I love this time of year. My infatuation with the holiday season seems fitting for a Christmas Eve baby who literally traveled home from the hospital in a Christmas stocking.
I love this time of year. My infatuation with the holiday season seems fitting for a Christmas Eve baby who literally traveled home from the hospital in a Christmas stocking. I’m so in love with the Christmas season my husband and I decorated a “wedding tree” at our late-summer reception in the farm shop: a 12-foot scotch pine under which guests placed presents-the tree itself a gift from the local Christmas tree farm.
I have more Christmas tunes than country songs in my playlist. I own a half dozen full-size artificial trees (and a few little ones). And I’m one of those who decorates before Thanksgiving. I figure that if I can decorate with pumpkins for six weeks or more, then the greenery deserves as much time out of the box. To back my decision, experts in the field of psychology say that decorating for Christmas early makes some people happier, spiking feel-good hormones. I’ll sacrifice a solar spotlight to illuminate that message of glad tidings.
Regardless of when I pull out the ceramic light-up barns, the farm intertwines with our holiday.
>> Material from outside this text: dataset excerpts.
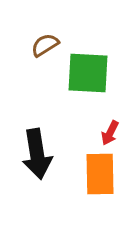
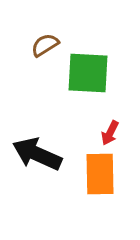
black arrow: rotated 123 degrees clockwise
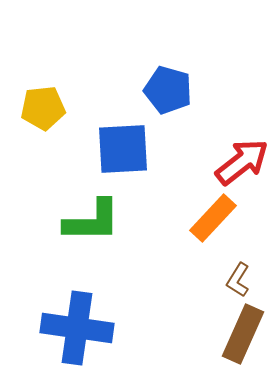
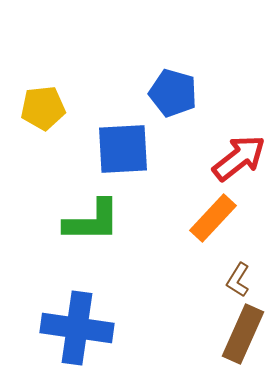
blue pentagon: moved 5 px right, 3 px down
red arrow: moved 3 px left, 4 px up
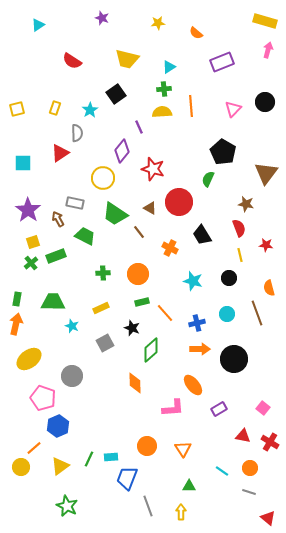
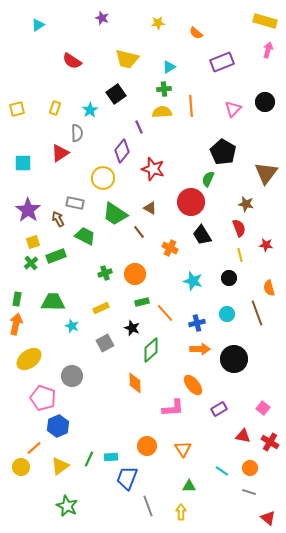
red circle at (179, 202): moved 12 px right
green cross at (103, 273): moved 2 px right; rotated 16 degrees counterclockwise
orange circle at (138, 274): moved 3 px left
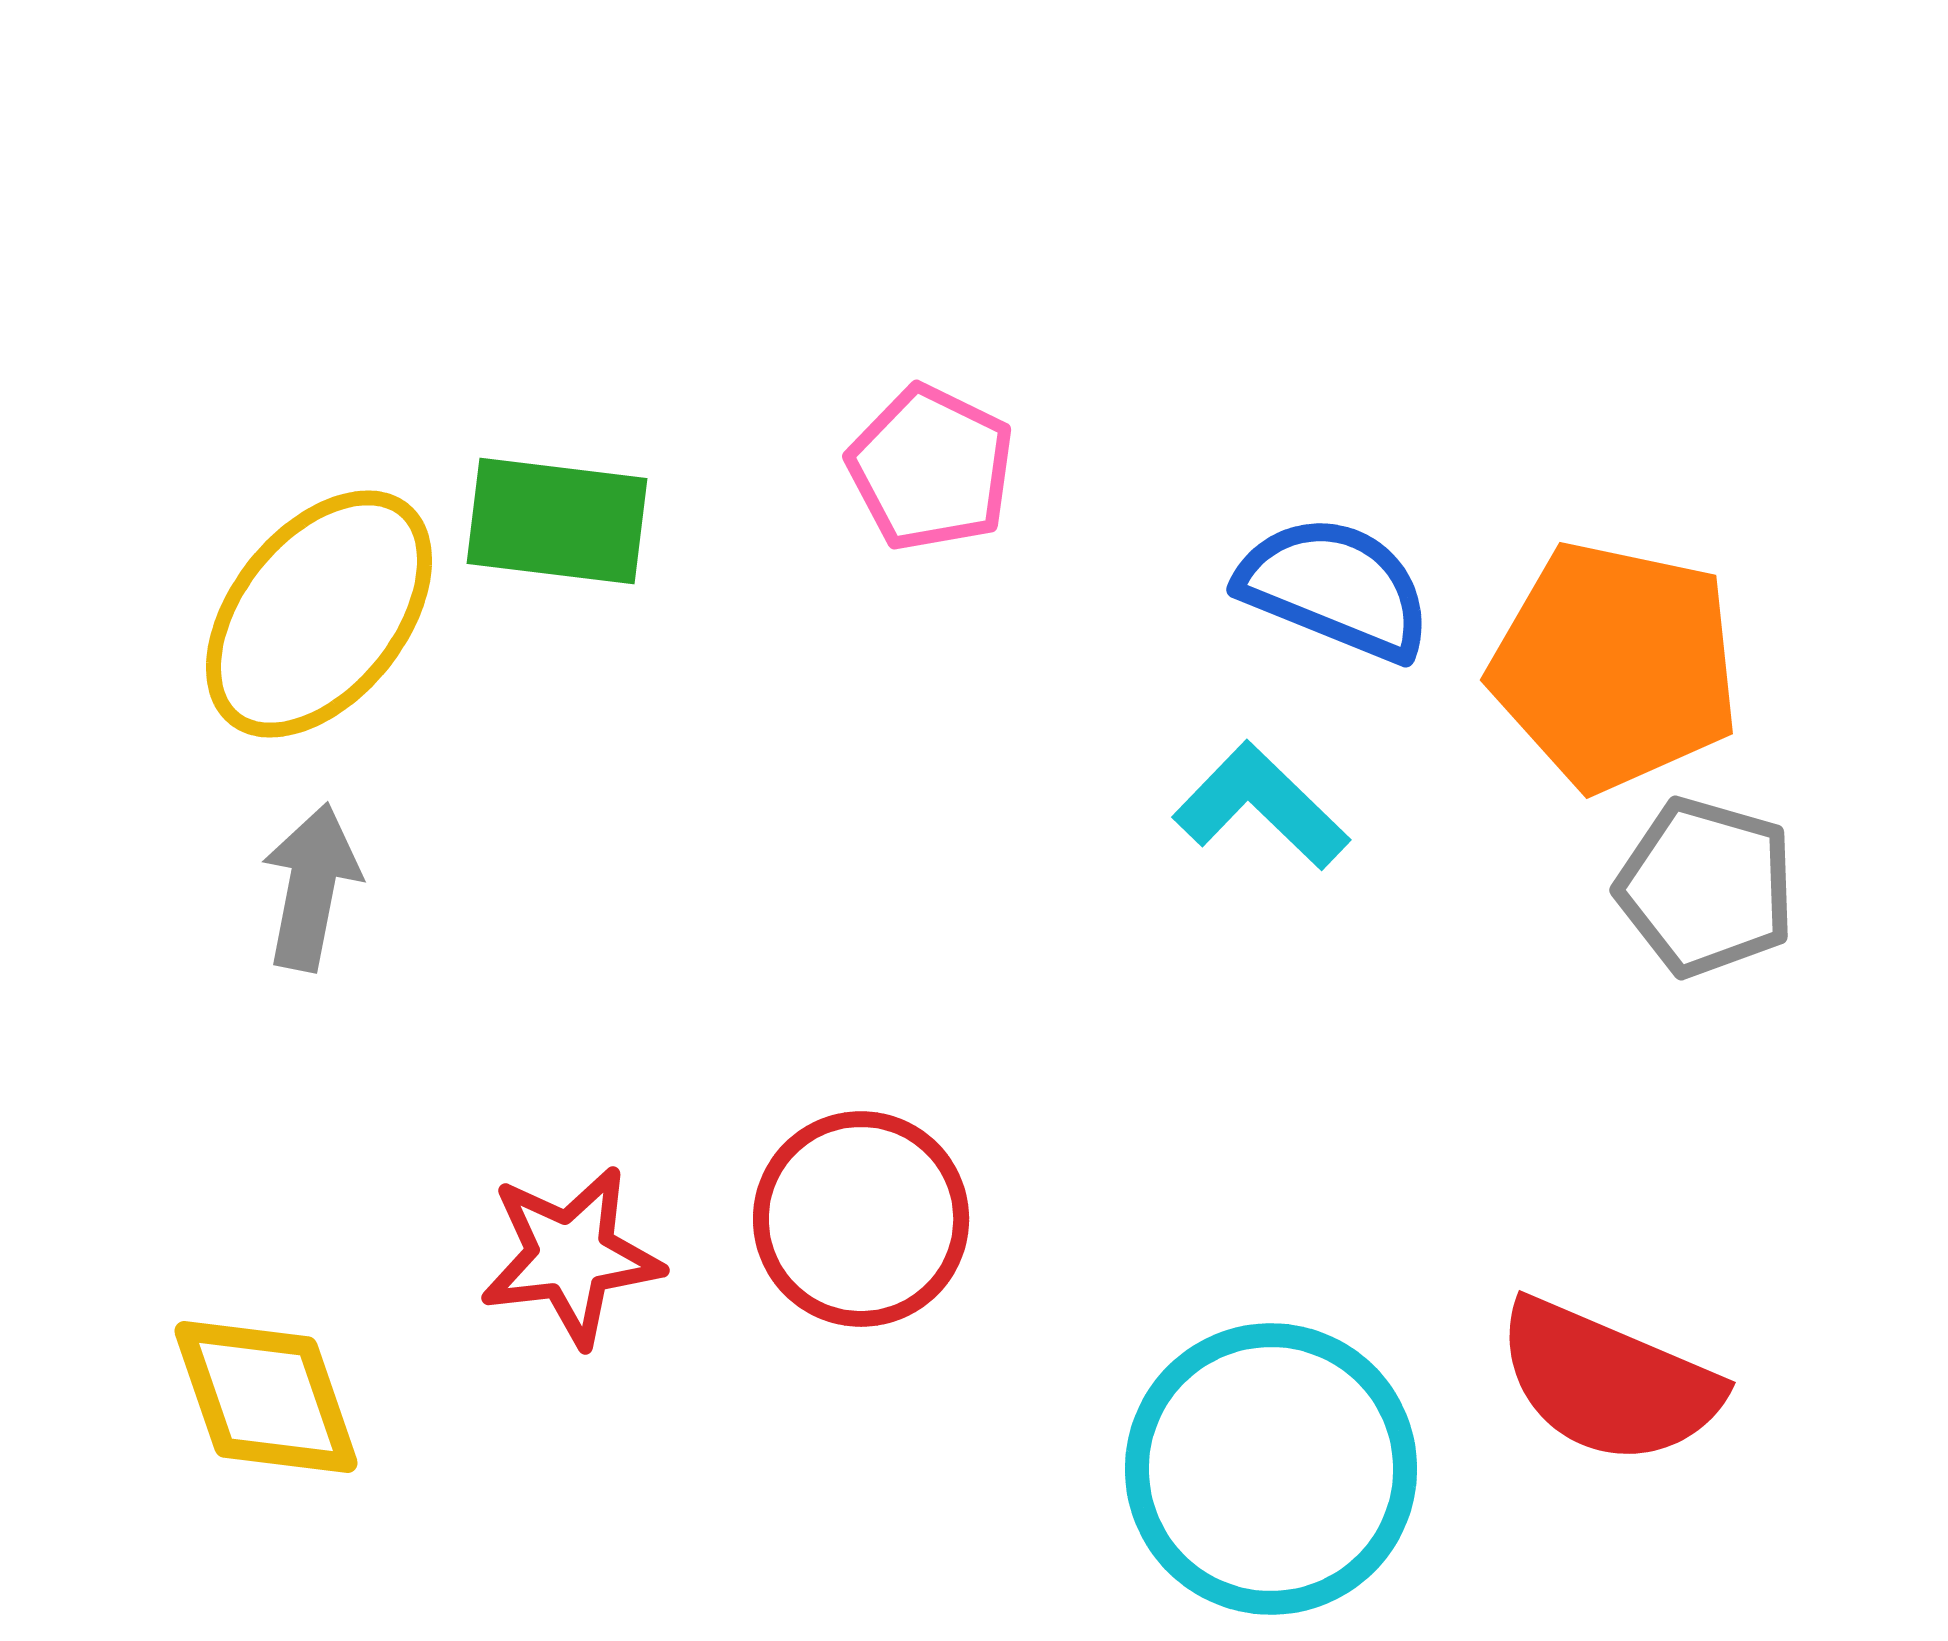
I’m a sucker for any Christmas decorations with farm influences, such as wrapping paper dotted with chickens wearing Santa hats and wooden trees made of reclaimed barn board. I use a rusty old hog feed pan as a table centerpiece filled with pine cones from the farm windbreak. A string of corn cob lights and a collection of tractor ornaments adorn the tree in our bedroom. Meanwhile, the old runner sled on display outside the front door reminds me of Grandpa’s hill in the cattle pasture.
The Christmas music starts in our home after Halloween or at the end of harvest, whichever comes first. That mega farm task otherwise siphons any pleasure of celebrating the season. It yields only guilty joy to crank the holiday tunes while knowing the crops are still out there. For some evidence of that, reminisce about 2009 and cue Blue Christmas when you do. That year’s dreadfully late corn harvest extended beyond Christmas for most of us in farm country.
With a thick black line through “Harvest 2018” on the done list, I stream the Christmas tunes above the relentless blare of the bin fan outside. We wrap up production records, pay the year’s final bills, plan the farm holiday party and enjoy some downtime, outside of a few cattle and chicken chores.
May you celebrate a blessed Christmas season filled with joyful moments.